Tra le vittime degli attacchi lanciati da Teheran in Kuwait dopo l’avvio dell’operazione militare di Stati Uniti e Israele contro Iran c’è anche una bambina iraniana di 11 anni, Elena Abdullah Hussein.
La piccola viveva con la famiglia in Kuwait, dove è presente una numerosa comunità iraniana.
La notte dell’attacco
Secondo quanto ricostruito, la famiglia Hussein si era rifugiata nella cantina del palazzo fin da sabato 28 febbraio 2026, quando Teheran aveva avviato la sua campagna di rappresaglia.

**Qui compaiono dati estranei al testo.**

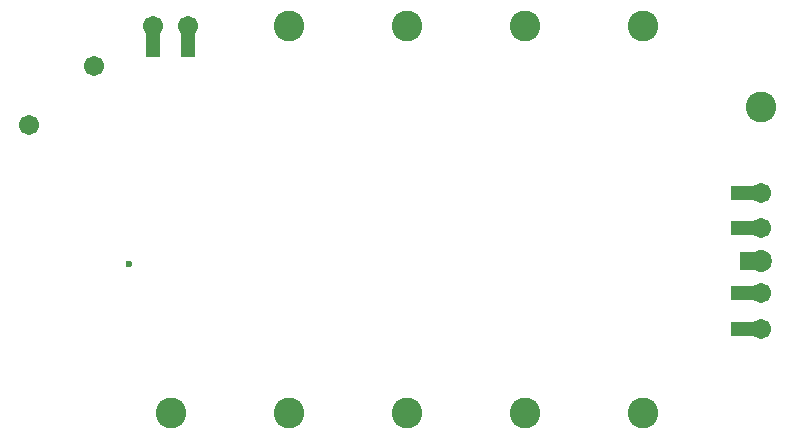
<source format=gbs>
G04*
G04 #@! TF.GenerationSoftware,Altium Limited,Altium Designer,21.7.2 (23)*
G04*
G04 Layer_Color=16711935*
%FSLAX43Y43*%
%MOMM*%
G71*
G04*
G04 #@! TF.SameCoordinates,EF449257-7E68-4E29-9D8B-EB38C799C825*
G04*
G04*
G04 #@! TF.FilePolarity,Negative*
G04*
G01*
G75*
%ADD33C,1.858*%
%ADD34C,0.600*%
%ADD35C,1.703*%
%ADD36C,2.603*%
%ADD62R,1.203X2.703*%
%ADD63R,2.008X1.508*%
%ADD64R,2.703X1.203*%
D33*
X97500Y75000D02*
D03*
D34*
X43925Y74746D02*
D03*
D35*
X41000Y91500D02*
D03*
X35500Y86500D02*
D03*
X49000Y94900D02*
D03*
X46000D02*
D03*
X97500Y69250D02*
D03*
Y80750D02*
D03*
Y72250D02*
D03*
Y77750D02*
D03*
D36*
X47500Y62100D02*
D03*
X87500Y94900D02*
D03*
X77500D02*
D03*
X67500D02*
D03*
X57500D02*
D03*
X97500Y88000D02*
D03*
X87500Y62100D02*
D03*
X77500D02*
D03*
X67500D02*
D03*
X57500D02*
D03*
D62*
X46000Y93650D02*
D03*
X49000D02*
D03*
D63*
X96750Y75000D02*
D03*
D64*
X96250Y80750D02*
D03*
Y69250D02*
D03*
Y72250D02*
D03*
Y77750D02*
D03*
M02*

</source>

Martedì 3 marzo, ritenendo che i bombardamenti si fossero attenuati, i familiari erano tornati nel loro appartamento. Elena era andata a dormire nella sua camera, ma poco dopo un drone esplosivo ha colpito l’abitazione.
L’esplosione ha ucciso la bambina nel sonno.
Il racconto del padre
Il padre della piccola, che quella sera era rimasto al lavoro fino a tardi, ha raccontato all’Agence France-Presse l’ultima telefonata ricevuta dalla figlia.
«Mi ha chiamato circa due ore prima e mi ha detto: ho cenato, ora vado a letto, ti voglio bene», ha spiegato l’uomo. «Era come se mi volesse salutare».
Gli altri feriti
Nell’attacco all’appartamento sono rimasti feriti in modo non grave anche gli altri due figli della coppia, mentre la madre della bambina è rimasta illesa.
Secondo le autorità, Elena è una delle otto vittime registrate in Kuwait dall’inizio degli attacchi legati al conflitto tra Iran e la coalizione guidata da Stati Uniti e Israele.